# start of Document segment
TrialTir is for better or worse, is the set of cards for those who bought in the US ultimately have to address. From a business perspective, as in bean counter, I understand their stance as well as that of the dealer. From an enthusiast's view, I think it's poor. That being said, the Dream would need at the very least the head tube replaced, requisite heat treatment and then a paint job. For Colnago in Italy, not really a big deal provided you were willing to wait. I'm not sure you have many options though having bought it from an authorized US dealer and hence, subject to their US distributor, TrialTir.


----------



## varoadie (Feb 4, 2005)

boneman said:


> I agree with Terry B's comments and yes, it's out of warraanty but it's time to take you off the barbie. I bought a C40 from Mike Perry of Maestro when I lived in London and had the chance to spend an afternoon in his shop chatting with him as he built up my bike. He has experienced very few breakage issues and generally, they're the result of accidents (crashes) or extreme circumstances. This includes the BiTitan and Dream which seem to have the most issues.
> 
> He indicated that the factory is generally willing to fix/replace the frame unless it has been clearly abused. Cost is negligible but generally not much more than a paint job, the exception being the carbon models.
> 
> TrialTir is for better or worse, is the set of cards for those who bought in the US ultimately have to address. From a business perspective, as in bean counter, I understand their stance as well as that of the dealer. From an enthusiast's view, I think it's poor. That being said, the Dream would need at the very least the head tube replaced, requisite heat treatment and then a paint job. For Colnago in Italy, not really a big deal provided you were willing to wait. I'm not sure you have many options though having bought it from an authorized US dealer and hence, subject to their US distributor, TrialTir.
# end of Document segment
> _Directions_
In the forum thread, explain why the writer doubts that the owner of the Dream has many options.
# start of Data entries
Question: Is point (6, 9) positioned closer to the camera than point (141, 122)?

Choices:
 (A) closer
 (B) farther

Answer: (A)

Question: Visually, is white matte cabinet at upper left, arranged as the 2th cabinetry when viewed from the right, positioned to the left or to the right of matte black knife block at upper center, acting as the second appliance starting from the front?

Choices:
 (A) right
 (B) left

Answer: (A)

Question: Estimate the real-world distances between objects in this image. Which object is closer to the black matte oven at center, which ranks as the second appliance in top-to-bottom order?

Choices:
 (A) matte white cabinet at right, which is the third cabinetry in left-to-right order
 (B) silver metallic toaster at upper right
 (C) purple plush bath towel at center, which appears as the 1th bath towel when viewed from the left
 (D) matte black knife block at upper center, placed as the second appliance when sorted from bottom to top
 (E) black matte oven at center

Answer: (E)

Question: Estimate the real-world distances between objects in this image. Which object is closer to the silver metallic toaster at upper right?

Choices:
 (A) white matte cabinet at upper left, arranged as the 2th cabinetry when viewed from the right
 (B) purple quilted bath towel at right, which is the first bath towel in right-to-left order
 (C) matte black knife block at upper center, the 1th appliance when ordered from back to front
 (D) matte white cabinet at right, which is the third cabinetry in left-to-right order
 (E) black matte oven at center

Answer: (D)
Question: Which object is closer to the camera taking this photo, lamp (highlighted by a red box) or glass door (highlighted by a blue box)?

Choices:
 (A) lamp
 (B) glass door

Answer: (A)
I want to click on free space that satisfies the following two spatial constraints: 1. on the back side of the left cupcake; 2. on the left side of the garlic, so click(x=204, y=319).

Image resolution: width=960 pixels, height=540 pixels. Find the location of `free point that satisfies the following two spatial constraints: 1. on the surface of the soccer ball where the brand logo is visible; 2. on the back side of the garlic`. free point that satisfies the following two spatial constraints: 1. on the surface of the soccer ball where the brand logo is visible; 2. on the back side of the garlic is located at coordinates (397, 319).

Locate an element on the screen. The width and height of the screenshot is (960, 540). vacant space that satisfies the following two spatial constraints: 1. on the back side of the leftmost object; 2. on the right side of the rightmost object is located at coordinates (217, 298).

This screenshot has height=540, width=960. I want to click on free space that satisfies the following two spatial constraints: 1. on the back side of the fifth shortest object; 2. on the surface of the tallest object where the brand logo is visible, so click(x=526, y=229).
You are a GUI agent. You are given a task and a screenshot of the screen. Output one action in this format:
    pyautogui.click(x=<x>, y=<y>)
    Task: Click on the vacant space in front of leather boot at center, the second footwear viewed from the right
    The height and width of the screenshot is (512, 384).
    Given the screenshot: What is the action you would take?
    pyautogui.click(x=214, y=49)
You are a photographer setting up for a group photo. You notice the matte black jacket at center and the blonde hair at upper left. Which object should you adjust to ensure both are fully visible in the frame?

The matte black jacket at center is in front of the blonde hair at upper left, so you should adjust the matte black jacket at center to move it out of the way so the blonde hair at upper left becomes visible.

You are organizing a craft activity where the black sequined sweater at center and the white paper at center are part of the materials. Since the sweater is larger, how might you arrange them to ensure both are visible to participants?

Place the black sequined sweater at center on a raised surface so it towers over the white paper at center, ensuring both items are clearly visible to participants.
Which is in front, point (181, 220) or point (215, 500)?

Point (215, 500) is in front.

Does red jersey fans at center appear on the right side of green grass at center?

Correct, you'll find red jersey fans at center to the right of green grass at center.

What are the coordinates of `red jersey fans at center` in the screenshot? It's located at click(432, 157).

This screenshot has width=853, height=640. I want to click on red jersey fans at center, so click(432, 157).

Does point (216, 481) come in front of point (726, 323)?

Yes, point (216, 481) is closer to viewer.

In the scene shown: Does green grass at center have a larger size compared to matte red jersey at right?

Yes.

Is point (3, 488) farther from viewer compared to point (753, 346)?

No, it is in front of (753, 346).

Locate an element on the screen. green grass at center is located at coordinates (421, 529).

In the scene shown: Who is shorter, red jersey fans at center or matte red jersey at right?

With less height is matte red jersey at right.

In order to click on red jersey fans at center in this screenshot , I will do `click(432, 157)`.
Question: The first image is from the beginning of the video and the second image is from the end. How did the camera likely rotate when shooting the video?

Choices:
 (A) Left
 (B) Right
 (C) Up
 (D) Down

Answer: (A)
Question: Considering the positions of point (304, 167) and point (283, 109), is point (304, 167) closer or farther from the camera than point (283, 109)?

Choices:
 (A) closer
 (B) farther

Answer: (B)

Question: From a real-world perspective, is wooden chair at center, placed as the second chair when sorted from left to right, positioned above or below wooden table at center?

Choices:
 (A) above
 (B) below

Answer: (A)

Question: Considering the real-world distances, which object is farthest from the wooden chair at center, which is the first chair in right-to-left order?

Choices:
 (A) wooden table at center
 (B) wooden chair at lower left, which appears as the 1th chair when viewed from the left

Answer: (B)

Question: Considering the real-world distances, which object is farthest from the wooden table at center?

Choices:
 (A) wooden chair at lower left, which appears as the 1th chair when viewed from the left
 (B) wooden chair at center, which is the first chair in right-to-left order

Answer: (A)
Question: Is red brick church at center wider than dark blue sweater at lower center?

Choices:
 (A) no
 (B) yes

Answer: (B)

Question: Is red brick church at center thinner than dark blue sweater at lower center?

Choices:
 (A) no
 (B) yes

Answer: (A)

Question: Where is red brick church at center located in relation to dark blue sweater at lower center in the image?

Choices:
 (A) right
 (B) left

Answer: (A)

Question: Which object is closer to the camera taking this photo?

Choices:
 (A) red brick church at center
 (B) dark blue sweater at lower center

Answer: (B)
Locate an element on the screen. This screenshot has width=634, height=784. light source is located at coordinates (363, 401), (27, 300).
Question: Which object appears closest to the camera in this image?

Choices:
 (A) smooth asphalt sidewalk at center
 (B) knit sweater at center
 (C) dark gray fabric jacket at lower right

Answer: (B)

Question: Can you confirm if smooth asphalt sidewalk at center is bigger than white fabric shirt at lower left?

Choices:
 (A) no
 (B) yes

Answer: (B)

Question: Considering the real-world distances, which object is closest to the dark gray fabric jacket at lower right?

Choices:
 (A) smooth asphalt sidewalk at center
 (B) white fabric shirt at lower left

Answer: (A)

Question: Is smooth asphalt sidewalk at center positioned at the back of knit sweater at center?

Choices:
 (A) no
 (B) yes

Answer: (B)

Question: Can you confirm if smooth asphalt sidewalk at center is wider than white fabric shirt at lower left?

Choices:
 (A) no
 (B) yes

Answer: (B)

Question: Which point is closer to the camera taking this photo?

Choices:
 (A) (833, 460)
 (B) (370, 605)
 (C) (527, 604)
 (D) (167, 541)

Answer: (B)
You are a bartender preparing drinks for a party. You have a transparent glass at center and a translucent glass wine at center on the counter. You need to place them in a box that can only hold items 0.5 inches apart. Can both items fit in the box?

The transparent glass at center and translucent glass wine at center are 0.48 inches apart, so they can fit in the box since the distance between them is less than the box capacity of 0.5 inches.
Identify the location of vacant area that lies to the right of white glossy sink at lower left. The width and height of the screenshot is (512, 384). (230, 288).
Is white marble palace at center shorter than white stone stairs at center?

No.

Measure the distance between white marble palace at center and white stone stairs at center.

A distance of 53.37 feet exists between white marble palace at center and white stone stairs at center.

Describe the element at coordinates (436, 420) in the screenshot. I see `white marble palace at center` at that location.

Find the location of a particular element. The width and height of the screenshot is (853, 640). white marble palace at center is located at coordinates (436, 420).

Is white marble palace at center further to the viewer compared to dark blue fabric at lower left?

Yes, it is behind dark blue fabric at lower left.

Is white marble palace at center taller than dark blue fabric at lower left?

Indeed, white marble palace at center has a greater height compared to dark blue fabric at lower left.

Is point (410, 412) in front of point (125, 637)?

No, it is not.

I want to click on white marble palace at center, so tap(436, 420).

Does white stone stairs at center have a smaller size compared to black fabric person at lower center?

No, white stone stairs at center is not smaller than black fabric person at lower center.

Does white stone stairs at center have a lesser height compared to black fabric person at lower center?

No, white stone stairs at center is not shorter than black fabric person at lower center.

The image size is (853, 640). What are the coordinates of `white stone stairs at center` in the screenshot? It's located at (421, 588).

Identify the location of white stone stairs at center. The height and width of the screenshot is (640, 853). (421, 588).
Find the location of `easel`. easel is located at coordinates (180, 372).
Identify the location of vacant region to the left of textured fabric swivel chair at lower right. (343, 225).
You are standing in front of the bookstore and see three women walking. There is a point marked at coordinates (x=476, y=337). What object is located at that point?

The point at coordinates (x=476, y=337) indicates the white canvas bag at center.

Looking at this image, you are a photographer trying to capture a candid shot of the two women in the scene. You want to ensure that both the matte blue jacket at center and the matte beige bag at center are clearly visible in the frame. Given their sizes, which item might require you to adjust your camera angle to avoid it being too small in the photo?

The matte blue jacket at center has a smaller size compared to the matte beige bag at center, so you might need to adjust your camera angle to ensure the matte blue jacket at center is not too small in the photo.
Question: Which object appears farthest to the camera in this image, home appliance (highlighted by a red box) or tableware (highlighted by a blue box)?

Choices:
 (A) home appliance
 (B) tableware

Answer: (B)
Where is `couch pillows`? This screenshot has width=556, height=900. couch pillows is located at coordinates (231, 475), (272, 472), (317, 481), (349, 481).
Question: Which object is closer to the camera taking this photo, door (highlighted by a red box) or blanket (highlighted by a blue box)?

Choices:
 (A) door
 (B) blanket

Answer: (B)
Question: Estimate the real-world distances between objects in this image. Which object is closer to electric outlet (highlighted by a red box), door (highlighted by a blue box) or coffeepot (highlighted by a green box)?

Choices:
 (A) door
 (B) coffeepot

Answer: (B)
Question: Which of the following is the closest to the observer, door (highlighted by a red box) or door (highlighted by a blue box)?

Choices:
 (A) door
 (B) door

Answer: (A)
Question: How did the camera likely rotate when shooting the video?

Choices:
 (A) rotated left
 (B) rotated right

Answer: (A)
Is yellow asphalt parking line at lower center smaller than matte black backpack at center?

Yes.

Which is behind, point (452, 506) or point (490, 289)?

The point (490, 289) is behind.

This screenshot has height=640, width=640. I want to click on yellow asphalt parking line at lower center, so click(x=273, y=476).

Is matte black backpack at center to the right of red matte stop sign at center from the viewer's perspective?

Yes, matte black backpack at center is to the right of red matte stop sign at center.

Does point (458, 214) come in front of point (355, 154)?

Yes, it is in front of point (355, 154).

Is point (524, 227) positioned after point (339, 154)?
# end of Data entries
> _Answer for this exercise_
The owner bought the bike from an authorized US dealer. That makes the owner subject to the US distributor, TrialTir, rather than able to deal with Colnago in Italy.